La "comédie à la française" dérivée du café-théâtre et le "polar" constituent les deux tiers de la production cinématographique des années 1980. Au terme de cette décennie, un critique français, François Chevassu, constate pourtant amèrement : "N'est pas Lubitsch ni Hitchcock qui veut". Parallèlement, le cinéma qu'on pourrait qualifier d'auteur poursuit sur la lancée de la Nouvelle Vague, pourtant déjà vieille de vingt ans. Claude Chabrol, Éric Rohmer, Alain Resnais ou Jacques Rivette continuent avec talent à creuser leur sillon, tandis que quelques nouveaux venus parviennent enfin à s'imposer, tels André Téchiné, Maurice Pialat ou encore Jacques Doillan. La tendance générale s'inscrit dans le désenchantement de l'après-1968, qui avait vu émerger des dizaines de nouveaux cinéastes, dont la plupart ne réaliseront qu'un seul film.
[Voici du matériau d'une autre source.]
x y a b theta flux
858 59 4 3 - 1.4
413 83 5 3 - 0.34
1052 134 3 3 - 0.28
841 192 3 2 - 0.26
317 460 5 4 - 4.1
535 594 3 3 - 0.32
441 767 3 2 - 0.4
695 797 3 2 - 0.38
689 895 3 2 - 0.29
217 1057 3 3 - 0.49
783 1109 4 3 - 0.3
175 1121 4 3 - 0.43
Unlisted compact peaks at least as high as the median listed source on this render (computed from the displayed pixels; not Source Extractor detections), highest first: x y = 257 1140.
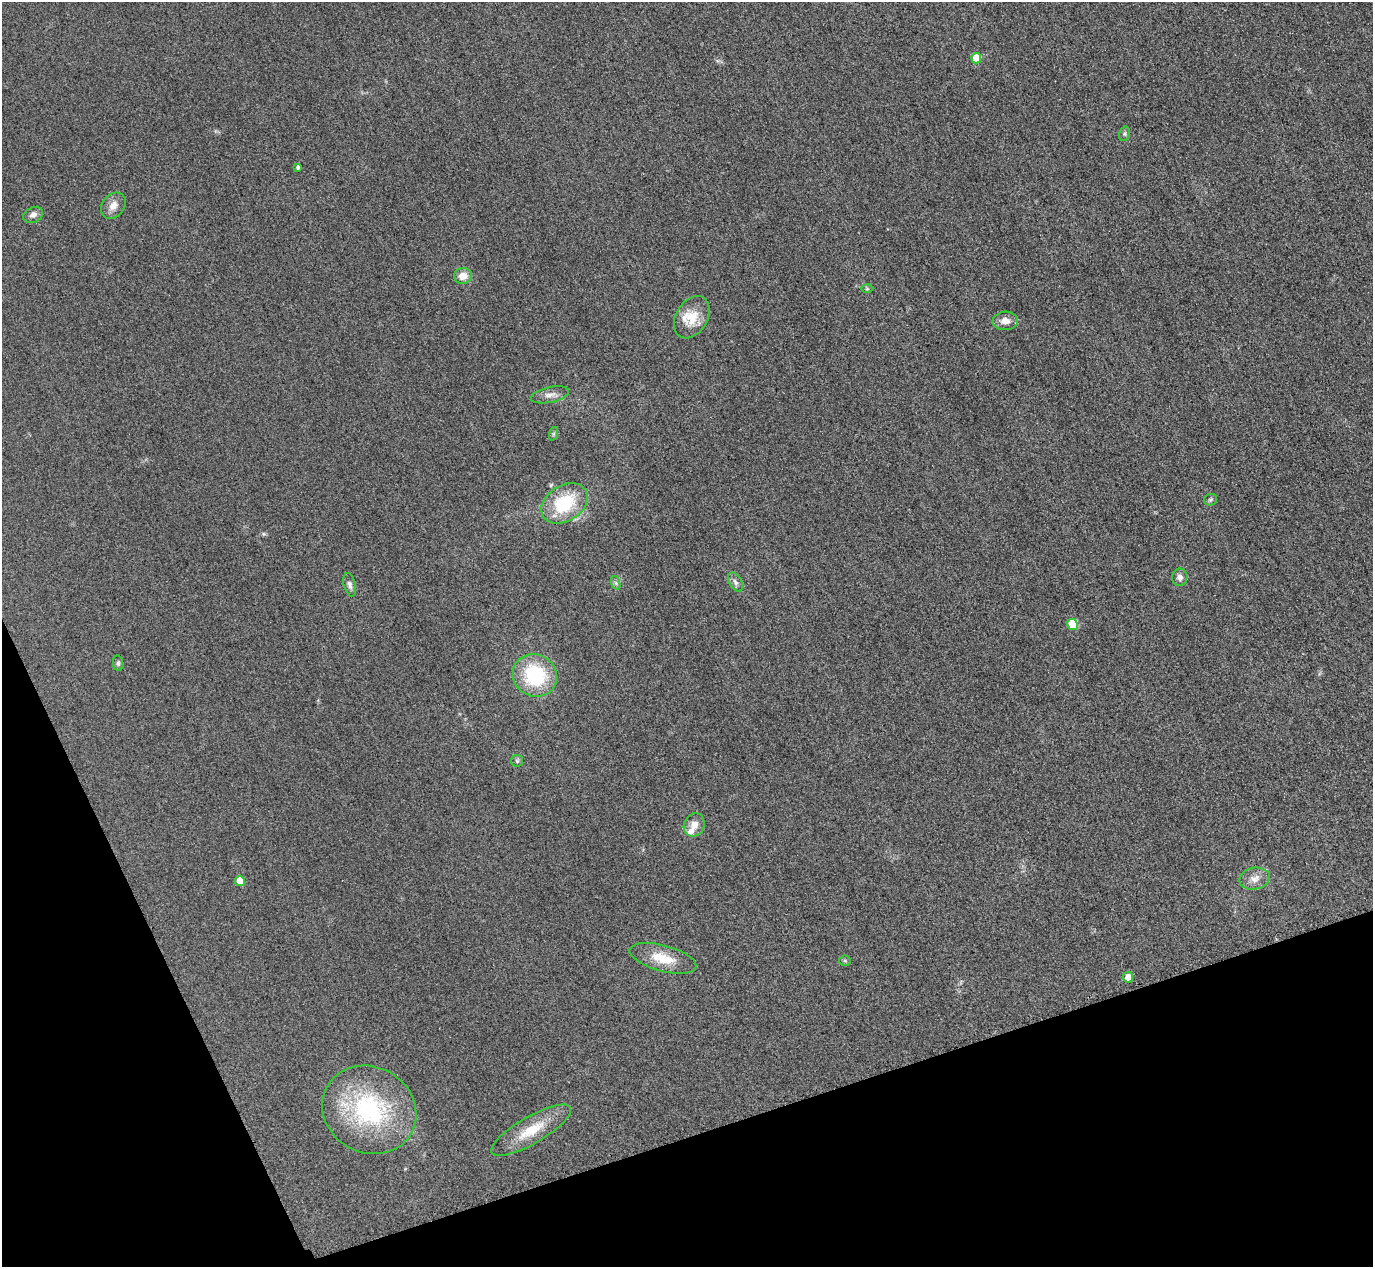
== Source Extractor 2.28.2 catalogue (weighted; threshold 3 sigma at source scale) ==
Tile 14 of 4 x 4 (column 2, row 4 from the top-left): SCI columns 1402-2772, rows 303-1567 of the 5546 x 5533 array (HDU 1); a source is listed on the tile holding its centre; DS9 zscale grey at full resolution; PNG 1375 x 1269 px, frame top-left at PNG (2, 2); each listed source drawn as its Kron ellipse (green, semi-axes under 4 px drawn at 4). Shown black and unused: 17% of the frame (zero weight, under 3 of 4 exposures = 3% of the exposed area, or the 3 px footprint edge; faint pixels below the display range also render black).
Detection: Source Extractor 2.28.2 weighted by HDU 2 'WHT'; one run over the whole footprint, this tile lists its part. Background 0.148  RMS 0.019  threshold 0.0859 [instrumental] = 3 sigma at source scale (4.5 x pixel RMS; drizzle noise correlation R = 1.50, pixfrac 1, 0.05/0.05 arcsec/px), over >= 5 px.
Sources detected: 31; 2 inside a brighter listed object's ellipse — not listed separately; the other 29 listed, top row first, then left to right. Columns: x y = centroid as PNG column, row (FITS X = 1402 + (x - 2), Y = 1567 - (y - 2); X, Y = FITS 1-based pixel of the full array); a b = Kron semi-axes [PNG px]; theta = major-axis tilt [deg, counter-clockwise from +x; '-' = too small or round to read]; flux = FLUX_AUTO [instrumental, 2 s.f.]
Plus généralement, l'heure est au deuil des engagements politiques et au retour sur soi ; le ressentiment se traduit souvent pour ces auteurs par une interrogation douloureuse.

Dans ce contexte, François Truffaut, avec son indépendance d'esprit coutumière, réalise un "film d'époque" (autre que contemporaine), Le Dernier Métro, qui lui vaut son plus grand succès (une pluie de césars et près de deux millions et demi de spectateurs en France), auquel succède le récit d'une passion tragique atemporelle, sous ses dehors contemporains, La Femme d'à côté. Il réalise, enfin, un film qui est à la fois une comédie et un "polar" en hommage au cinéma américain des années 1940-50, Vivement dimanche ! Ces deux derniers films rencontrent également - certes dans une mesure plus modeste - le succès auprès du public et de la critique (ils attirent, au total, environ 1,2 millions de spectateurs chacun).

Truffaut se joue du temps et de l'air du temps. Ses films vont là où le cinéma et la vie l'attirent. Après son hommage au théâtre dans Le Dernier Métro, puis à la femme qu'il aime dans La Femme d'à côté, il décide d'honorer un cinéma dont il affectionne le trait et l'esprit, la comédie américaine et le film noir. Ce sera donc Vivement dimanche ! La légèreté du genre et du propos tranche avec ce qui, en amont, ressemble fort à des difficultés d'écriture (le cinéaste sera longtemps mécontent du script), et, en aval, avec ce qui suit de peu la sortie du film en salle (la maladie frappe inexorablement Truffaut, qui meurt quelques mois plus tard).

Malgré cette conclusion tragique, Vivement dimanche ! n'est pas un film grave ni sérieux, et pas davantage un film testamentaire. Sa légèreté a été sa raison d'être, et c'est elle qui a séduit aussi bien le public que la critique - ce qui ne signifie aucunement que le cinéaste ne prenait pas le cinéma ni ses films au sérieux : si ces derniers obéissent, le plus souvent, à des commandes extérieures (de production, d'écriture), ils sont mus par une passion du cinéma, de la part de Truffaut, rarement démentie (plusieurs projets étaient déjà en chantier après Vivement dimanche !).